Over the years he has come to see the amount of color that can be present in shadows and more importantly, the variety that can reside there. But when I say that grey is not a color, I mean that- it doesn’t exist. Artists frequently talk about neutral colors, and then we think of “greys,” but I don’t like to think like that, and there are many artists that believe there is no such thing as a “neutral color”. I am one of them. We believe that there is always a color dominance to any color mixture or even any “greyed-out” stick.

Here is why…..


I picked a “grey stick” to put across these different papers. Something amazing happens! The exact same stick appears to change color and value as it goes across the different surfaces. (as if color wasn’t hard enough). The color looks orange on black paper, darker yellow on the white, orange-y on the blue paper and green on the brown paper. It looks like a darker green on the lime-green paper. So the surrounding colors and values can even throw it into a different hue! Mind blown.

Ever pick up a stick and think it is green and then it looks pinkish on your painting? This weird law of nature is color relativity and why I don’t believe in formulas for painting skin tones or trees, or whatever. Every color is relative to it’s surroundings…….

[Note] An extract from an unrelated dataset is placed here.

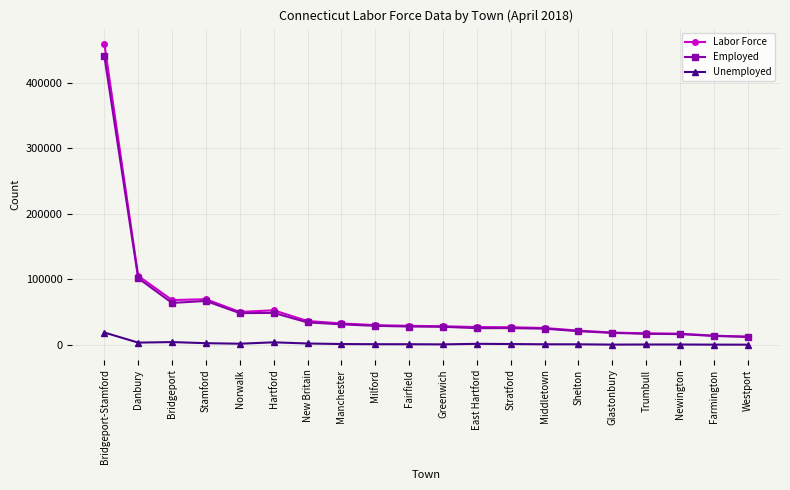

Is it true that Labor Force equals 21852 at Shelton?

True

In a color wheel, there are ideally 12 color hues or “families.” ( I know we all learned the 7 colors of the rainbow as a kid, but there are 12…). Grey is not one of them. Grey tends to represent the very “dirtied” versions of the twelve, but it doesn’t have it’s own color family. (Artists call this type of color low-chroma) In my workshop, when someone asks should they place “grey” into a painting, I say “Which grey? A purple-grey, a blue-grey, an orange-grey? And depending on where it is placed, or what colors are next to it, it may change color!